- Exercise directions
The data below is to be written out exactly, with no pictures.

- Information given
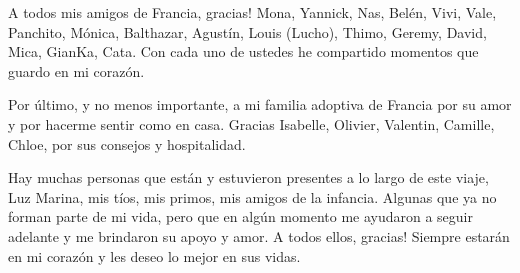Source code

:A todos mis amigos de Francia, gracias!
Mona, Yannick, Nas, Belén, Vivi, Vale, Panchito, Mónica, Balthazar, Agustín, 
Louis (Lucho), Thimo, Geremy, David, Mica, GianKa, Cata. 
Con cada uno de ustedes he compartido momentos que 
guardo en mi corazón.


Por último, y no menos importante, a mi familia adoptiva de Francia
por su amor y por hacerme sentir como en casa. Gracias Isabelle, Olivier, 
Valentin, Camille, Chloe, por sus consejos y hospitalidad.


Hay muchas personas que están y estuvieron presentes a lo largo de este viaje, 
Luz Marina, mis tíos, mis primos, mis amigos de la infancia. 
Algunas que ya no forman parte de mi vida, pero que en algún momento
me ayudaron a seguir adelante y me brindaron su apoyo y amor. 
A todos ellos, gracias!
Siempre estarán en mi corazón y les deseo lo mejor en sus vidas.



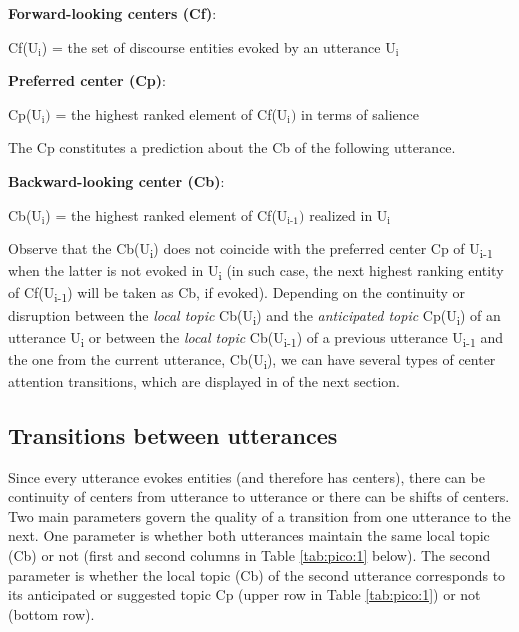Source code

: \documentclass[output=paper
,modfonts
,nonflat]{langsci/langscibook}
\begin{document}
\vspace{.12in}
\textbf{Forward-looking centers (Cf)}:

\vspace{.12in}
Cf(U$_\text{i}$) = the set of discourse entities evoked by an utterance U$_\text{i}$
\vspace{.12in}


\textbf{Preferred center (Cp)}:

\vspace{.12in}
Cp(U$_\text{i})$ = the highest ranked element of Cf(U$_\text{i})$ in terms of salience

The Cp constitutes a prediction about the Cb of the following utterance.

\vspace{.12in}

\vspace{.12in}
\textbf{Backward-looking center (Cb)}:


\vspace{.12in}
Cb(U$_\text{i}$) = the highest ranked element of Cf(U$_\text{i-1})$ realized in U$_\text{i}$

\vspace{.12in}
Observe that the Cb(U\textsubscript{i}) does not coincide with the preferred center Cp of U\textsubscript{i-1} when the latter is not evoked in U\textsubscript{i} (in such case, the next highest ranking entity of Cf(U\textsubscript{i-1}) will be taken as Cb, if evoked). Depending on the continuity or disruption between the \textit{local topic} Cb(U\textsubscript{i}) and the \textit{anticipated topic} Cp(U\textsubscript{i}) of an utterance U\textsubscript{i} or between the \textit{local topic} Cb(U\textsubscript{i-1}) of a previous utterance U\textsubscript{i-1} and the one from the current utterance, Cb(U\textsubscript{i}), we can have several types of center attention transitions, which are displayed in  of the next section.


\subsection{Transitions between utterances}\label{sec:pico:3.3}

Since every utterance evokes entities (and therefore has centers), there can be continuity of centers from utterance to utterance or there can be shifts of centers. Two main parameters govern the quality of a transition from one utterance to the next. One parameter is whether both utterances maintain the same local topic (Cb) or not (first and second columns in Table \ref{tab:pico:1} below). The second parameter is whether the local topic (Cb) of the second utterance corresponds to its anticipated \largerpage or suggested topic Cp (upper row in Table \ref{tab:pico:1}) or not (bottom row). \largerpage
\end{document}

- Reply
Source code

:A todos mis amigos de Francia, gracias!
Mona, Yannick, Nas, Belén, Vivi, Vale, Panchito, Mónica, Balthazar, Agustín, 
Louis (Lucho), Thimo, Geremy, David, Mica, GianKa, Cata. 
Con cada uno de ustedes he compartido momentos que 
guardo en mi corazón.


Por último, y no menos importante, a mi familia adoptiva de Francia
por su amor y por hacerme sentir como en casa. Gracias Isabelle, Olivier, 
Valentin, Camille, Chloe, por sus consejos y hospitalidad.


Hay muchas personas que están y estuvieron presentes a lo largo de este viaje, 
Luz Marina, mis tíos, mis primos, mis amigos de la infancia. 
Algunas que ya no forman parte de mi vida, pero que en algún momento
me ayudaron a seguir adelante y me brindaron su apoyo y amor. 
A todos ellos, gracias!
Siempre estarán en mi corazón y les deseo lo mejor en sus vidas.



Source code

: \documentclass[output=paper
,modfonts
,nonflat]{langsci/langscibook}
\begin{document}
\vspace{.12in}
\textbf{Forward-looking centers (Cf)}:

\vspace{.12in}
Cf(U$_\text{i}$) = the set of discourse entities evoked by an utterance U$_\text{i}$
\vspace{.12in}


\textbf{Preferred center (Cp)}:

\vspace{.12in}
Cp(U$_\text{i})$ = the highest ranked element of Cf(U$_\text{i})$ in terms of salience

The Cp constitutes a prediction about the Cb of the following utterance.

\vspace{.12in}

\vspace{.12in}
\textbf{Backward-looking center (Cb)}:


\vspace{.12in}
Cb(U$_\text{i}$) = the highest ranked element of Cf(U$_\text{i-1})$ realized in U$_\text{i}$

\vspace{.12in}
Observe that the Cb(U\textsubscript{i}) does not coincide with the preferred center Cp of U\textsubscript{i-1} when the latter is not evoked in U\textsubscript{i} (in such case, the next highest ranking entity of Cf(U\textsubscript{i-1}) will be taken as Cb, if evoked). Depending on the continuity or disruption between the \textit{local topic} Cb(U\textsubscript{i}) and the \textit{anticipated topic} Cp(U\textsubscript{i}) of an utterance U\textsubscript{i} or between the \textit{local topic} Cb(U\textsubscript{i-1}) of a previous utterance U\textsubscript{i-1} and the one from the current utterance, Cb(U\textsubscript{i}), we can have several types of center attention transitions, which are displayed in  of the next section.


\subsection{Transitions between utterances}\label{sec:pico:3.3}

Since every utterance evokes entities (and therefore has centers), there can be continuity of centers from utterance to utterance or there can be shifts of centers. Two main parameters govern the quality of a transition from one utterance to the next. One parameter is whether both utterances maintain the same local topic (Cb) or not (first and second columns in Table \ref{tab:pico:1} below). The second parameter is whether the local topic (Cb) of the second utterance corresponds to its anticipated \largerpage or suggested topic Cp (upper row in Table \ref{tab:pico:1}) or not (bottom row). \largerpage
\end{document}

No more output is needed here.